Parlamentswahl:Bulgarien steht vor schwieriger Regierungsbildung

Parlamentswahl in Bulgarien

Erst auf den zweiten Blick: Eine Wählerin gibt am Sonntag ihre Stimme in Sofia ab.

(Foto: Valenitna Petrova/dpa)

Der Ministerpräsident verpasst die absolute Mehrheit. Viele Stimmen bekommt die Protestpartei eines früheren TV-Moderators.

Die Partei von Ministerpräsident Boiko Borissow konnte sich bei den Wahlen in Bulgarien als stärkste politische Kraft behaupten, steht aber vor komplizierten Verhandlungen für ein neues Regierungsbündnis. Borissows Partei GERB erhielt den Prognosen von Gallup International und weiteren Meinungsforschungsinstituten zufolge etwa 25 Prozent der Stimmen. Vor vier Jahren hatte sie noch mehr als 33 Prozent der Stimmen errungen.
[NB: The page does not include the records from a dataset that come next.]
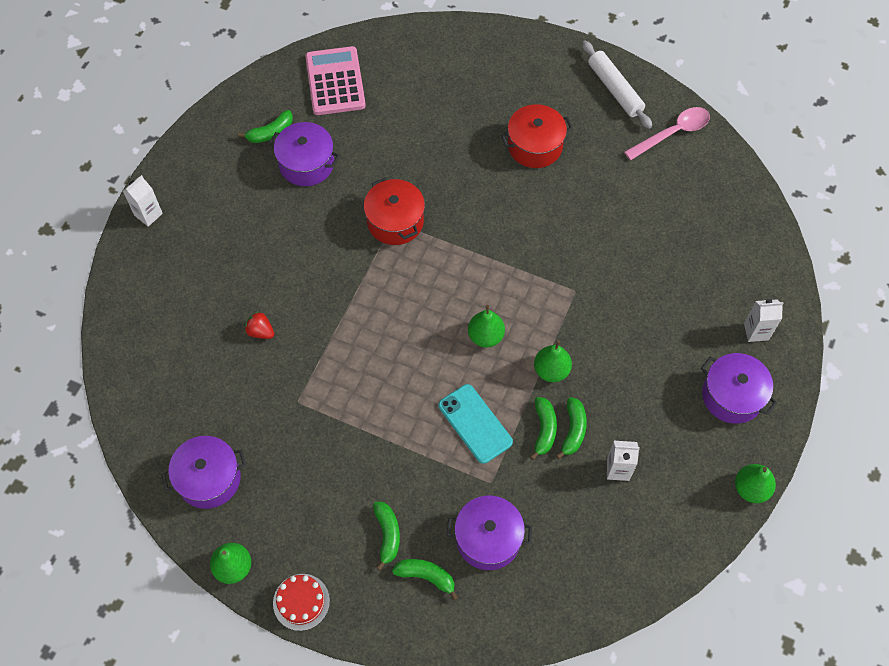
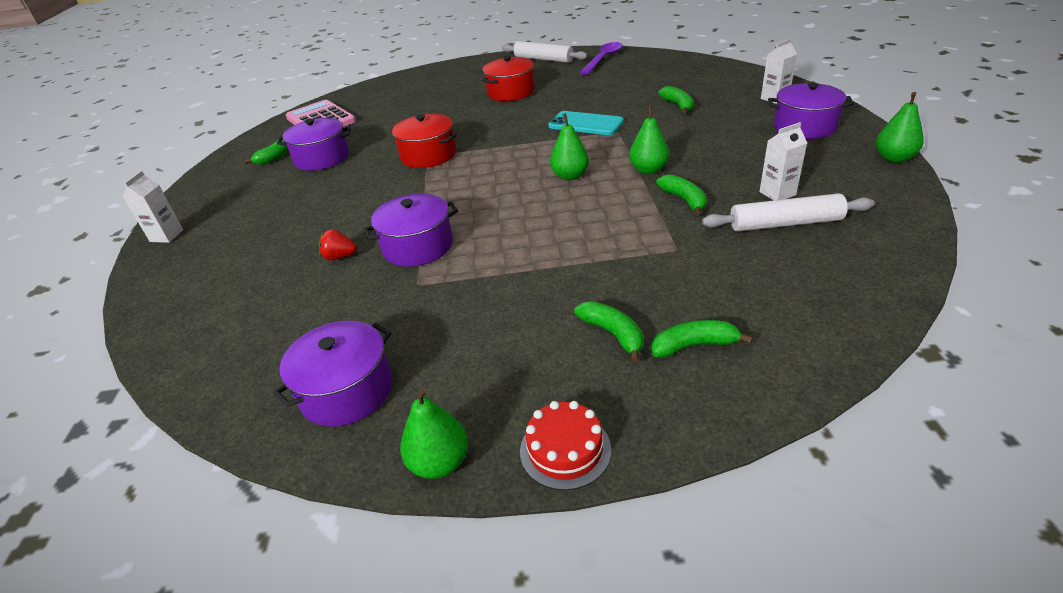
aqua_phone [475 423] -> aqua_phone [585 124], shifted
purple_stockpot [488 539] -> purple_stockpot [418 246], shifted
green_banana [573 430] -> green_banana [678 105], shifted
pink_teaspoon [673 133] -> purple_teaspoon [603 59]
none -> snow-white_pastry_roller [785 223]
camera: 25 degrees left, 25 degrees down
Zudem zeichnet sich am Sonntagabend ein zersplittertes Parlament mit wohl sieben Parteien ab - es ist daher fraglich, ob Borissow nach der Wahl unter Corona-Bedingungen erneut eine Koalition schmieden kann.

Um den zweiten Platz gibt es ein Kopf-an-Kopf-Rennen: Sowohl der Protestpartei "Es gibt so ein Volk" (ITN) des TV-Moderators und Kabarettisten Slawi Trifonow als auch den oppositionellen Sozialisten werden 15 bis 17 Prozent eingeräumt. Zwei weitere Protestparteien, die von der türkischen Minderheit in Bulgarien geprägte DPS sowie die nationalistische WMRO, ziehen den Prognosen zufolge ebenfalls ins Parlament ein.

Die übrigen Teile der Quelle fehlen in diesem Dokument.